## [Required work]
Count the lines below that contain the string "skPoint", matching case exactly, and reply with that number alone.

## [Dataset content]
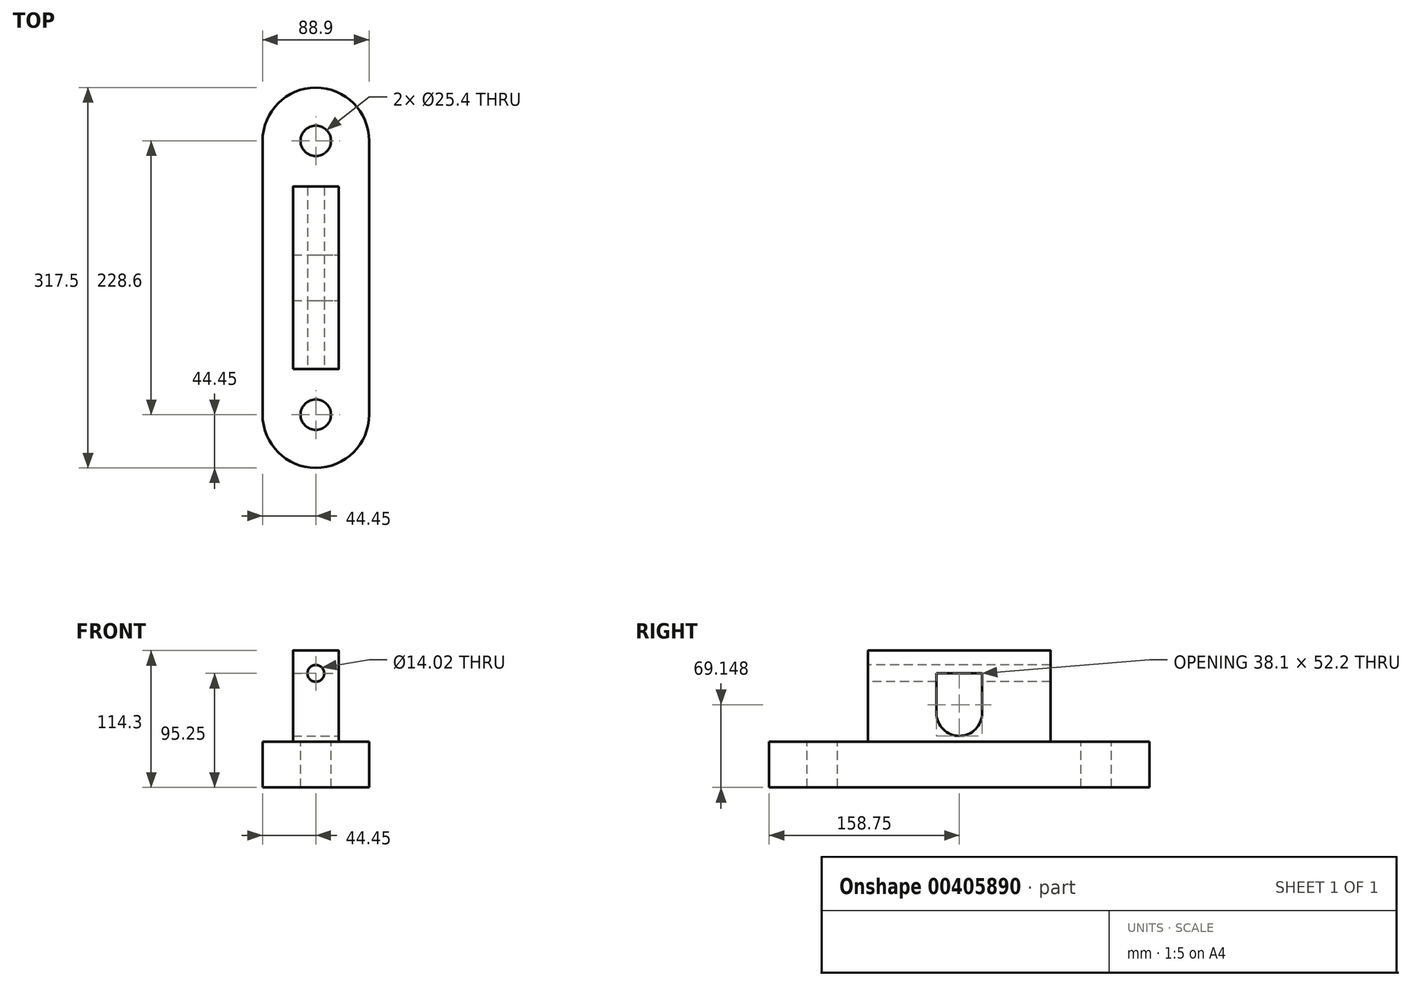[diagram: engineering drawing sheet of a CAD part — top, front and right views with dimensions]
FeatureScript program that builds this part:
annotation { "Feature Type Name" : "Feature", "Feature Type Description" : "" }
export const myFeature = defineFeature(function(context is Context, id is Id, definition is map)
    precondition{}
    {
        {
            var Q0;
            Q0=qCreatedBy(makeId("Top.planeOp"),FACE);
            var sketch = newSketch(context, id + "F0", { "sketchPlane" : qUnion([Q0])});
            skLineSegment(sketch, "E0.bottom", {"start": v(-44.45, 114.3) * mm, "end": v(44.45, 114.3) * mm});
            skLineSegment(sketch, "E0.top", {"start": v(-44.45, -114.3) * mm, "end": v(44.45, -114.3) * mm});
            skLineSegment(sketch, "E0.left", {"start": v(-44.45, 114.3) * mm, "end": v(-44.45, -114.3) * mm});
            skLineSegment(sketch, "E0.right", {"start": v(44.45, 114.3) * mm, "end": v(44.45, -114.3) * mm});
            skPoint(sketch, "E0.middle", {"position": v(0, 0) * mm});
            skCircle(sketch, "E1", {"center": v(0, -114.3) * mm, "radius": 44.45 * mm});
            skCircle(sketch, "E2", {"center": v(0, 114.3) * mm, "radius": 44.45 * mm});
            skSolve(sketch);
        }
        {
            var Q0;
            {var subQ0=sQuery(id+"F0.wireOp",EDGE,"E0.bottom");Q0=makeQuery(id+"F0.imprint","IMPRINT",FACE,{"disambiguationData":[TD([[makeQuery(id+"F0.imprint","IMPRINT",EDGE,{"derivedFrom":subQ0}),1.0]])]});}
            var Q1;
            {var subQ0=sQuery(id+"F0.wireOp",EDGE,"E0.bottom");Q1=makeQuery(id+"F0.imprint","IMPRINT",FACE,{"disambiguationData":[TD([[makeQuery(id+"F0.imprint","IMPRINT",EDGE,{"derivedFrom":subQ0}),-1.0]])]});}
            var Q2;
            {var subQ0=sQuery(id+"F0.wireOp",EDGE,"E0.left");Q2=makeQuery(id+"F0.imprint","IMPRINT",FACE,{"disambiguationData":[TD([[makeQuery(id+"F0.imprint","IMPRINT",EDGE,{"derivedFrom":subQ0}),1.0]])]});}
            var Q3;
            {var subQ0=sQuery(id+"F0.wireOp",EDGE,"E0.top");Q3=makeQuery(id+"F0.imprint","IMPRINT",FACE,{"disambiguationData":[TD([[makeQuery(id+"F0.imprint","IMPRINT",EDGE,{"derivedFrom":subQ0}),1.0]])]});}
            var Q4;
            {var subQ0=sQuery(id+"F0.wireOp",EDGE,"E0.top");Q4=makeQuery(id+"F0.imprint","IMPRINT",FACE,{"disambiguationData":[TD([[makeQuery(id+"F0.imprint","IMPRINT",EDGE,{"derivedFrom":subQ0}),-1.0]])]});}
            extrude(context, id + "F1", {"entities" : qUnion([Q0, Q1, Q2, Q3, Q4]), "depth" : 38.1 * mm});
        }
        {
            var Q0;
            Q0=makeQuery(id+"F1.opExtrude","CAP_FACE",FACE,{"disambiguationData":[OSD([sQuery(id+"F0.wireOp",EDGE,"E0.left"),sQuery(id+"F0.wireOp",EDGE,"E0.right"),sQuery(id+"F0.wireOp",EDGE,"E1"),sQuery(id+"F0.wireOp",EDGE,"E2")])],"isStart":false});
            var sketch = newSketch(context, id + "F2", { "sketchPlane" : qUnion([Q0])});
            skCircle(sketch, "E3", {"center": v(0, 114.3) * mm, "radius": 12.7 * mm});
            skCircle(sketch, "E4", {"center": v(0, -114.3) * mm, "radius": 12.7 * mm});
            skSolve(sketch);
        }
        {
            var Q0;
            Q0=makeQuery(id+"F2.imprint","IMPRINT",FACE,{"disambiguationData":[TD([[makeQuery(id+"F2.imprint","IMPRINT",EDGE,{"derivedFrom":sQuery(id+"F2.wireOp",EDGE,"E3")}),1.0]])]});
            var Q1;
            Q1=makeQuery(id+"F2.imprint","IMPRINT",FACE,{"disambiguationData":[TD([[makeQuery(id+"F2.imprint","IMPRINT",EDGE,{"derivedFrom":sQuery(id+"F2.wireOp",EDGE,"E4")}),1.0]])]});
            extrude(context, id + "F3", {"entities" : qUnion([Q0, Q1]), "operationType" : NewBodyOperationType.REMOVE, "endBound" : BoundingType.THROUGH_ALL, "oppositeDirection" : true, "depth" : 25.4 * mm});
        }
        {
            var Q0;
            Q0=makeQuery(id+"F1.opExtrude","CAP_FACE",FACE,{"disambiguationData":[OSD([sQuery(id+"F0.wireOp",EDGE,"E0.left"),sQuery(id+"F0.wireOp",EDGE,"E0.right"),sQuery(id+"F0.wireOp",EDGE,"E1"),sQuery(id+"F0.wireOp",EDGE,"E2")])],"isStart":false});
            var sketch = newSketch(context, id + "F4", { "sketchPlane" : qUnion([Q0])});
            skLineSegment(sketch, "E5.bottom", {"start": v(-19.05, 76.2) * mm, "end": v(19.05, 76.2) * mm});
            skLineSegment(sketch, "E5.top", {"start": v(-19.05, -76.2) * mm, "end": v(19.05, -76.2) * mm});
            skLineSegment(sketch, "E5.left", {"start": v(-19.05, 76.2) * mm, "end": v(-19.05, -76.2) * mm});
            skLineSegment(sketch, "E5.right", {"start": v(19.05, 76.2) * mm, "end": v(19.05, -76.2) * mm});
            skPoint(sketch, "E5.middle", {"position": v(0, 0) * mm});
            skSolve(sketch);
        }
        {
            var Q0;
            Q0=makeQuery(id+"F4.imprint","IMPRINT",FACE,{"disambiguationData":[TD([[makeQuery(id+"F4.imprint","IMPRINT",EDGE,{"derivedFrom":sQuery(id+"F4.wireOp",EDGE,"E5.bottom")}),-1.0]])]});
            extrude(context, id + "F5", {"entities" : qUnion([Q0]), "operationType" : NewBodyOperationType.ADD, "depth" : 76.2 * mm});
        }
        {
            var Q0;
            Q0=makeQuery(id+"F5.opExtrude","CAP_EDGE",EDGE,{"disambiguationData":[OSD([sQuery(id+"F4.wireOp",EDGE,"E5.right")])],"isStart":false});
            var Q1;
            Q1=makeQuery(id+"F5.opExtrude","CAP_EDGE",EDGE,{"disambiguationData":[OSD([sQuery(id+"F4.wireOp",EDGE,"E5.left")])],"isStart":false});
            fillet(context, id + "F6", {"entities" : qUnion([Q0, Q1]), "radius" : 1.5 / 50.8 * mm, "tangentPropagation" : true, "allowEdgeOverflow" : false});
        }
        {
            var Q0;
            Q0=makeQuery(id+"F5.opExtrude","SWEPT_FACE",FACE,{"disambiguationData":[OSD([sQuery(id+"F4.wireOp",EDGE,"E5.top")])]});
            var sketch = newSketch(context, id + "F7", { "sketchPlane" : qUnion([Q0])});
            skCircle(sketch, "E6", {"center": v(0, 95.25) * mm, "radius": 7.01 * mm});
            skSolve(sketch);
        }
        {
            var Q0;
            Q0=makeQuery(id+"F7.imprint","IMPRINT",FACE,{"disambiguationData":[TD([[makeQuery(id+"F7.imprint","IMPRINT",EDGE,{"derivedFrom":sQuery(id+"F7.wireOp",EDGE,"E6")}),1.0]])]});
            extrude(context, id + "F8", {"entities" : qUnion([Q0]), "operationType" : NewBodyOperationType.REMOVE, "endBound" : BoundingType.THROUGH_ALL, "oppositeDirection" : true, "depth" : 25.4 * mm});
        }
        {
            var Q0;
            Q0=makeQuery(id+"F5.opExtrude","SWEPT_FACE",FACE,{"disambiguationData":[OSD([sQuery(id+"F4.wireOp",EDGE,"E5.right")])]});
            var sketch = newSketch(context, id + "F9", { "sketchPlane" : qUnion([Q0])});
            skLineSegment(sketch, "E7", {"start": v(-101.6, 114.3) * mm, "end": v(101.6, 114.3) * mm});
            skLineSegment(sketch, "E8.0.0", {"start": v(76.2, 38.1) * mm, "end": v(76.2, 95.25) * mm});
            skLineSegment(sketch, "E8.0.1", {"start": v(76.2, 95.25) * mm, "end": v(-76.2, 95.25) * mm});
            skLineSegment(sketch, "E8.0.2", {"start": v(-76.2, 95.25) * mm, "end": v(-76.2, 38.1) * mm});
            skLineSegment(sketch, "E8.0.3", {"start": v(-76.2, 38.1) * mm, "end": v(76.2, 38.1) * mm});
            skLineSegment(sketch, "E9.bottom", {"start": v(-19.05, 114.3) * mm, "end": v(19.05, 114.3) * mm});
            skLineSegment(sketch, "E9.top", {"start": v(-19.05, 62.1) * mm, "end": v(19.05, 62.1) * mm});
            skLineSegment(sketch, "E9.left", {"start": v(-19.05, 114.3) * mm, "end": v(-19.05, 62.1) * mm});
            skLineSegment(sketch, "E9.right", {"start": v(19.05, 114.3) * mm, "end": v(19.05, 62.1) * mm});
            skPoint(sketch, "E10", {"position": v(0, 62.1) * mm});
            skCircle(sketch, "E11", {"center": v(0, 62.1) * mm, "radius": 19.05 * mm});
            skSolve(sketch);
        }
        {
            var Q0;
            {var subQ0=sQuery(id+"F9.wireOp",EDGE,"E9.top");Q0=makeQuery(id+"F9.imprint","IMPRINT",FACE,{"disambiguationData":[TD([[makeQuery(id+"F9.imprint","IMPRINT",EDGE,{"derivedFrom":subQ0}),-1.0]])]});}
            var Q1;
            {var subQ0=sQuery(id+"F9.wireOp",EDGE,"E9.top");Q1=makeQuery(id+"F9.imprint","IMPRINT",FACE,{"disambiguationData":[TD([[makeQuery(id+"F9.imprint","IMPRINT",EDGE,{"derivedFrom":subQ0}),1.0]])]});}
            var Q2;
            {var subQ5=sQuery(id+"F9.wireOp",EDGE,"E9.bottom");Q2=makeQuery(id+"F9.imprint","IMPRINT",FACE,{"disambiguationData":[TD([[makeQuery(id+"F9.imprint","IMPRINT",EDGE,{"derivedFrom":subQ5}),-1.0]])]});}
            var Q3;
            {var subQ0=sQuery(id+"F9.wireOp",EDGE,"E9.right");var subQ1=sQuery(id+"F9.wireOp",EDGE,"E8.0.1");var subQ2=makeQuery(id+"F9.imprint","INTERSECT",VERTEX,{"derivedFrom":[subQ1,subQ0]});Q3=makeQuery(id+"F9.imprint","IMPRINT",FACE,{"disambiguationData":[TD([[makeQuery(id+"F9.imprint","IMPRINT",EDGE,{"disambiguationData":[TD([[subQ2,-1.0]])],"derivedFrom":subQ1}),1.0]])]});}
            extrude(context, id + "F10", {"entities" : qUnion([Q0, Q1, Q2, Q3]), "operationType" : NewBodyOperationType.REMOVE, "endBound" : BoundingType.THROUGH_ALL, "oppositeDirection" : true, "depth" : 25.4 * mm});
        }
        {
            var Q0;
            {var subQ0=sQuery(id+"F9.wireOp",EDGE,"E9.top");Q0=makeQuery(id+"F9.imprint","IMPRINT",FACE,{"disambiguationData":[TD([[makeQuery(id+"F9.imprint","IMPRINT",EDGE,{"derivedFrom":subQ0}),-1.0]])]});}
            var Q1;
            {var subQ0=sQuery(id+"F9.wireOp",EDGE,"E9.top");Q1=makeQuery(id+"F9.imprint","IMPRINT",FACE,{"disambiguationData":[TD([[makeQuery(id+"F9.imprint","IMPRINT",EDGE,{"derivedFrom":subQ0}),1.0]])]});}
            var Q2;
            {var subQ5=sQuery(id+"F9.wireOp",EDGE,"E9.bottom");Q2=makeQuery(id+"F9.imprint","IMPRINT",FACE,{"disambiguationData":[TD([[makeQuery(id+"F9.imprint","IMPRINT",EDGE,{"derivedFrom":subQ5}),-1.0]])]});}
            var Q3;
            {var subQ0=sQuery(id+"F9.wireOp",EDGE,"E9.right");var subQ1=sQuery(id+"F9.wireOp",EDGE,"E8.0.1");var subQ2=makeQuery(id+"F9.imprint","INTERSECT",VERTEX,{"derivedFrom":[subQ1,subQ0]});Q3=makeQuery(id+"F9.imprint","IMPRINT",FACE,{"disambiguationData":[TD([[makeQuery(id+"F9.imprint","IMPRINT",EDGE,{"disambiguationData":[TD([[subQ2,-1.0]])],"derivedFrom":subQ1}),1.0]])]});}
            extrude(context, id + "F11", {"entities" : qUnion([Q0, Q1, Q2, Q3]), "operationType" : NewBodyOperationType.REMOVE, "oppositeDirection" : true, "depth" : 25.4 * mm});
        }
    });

## [Result for this exercise]
3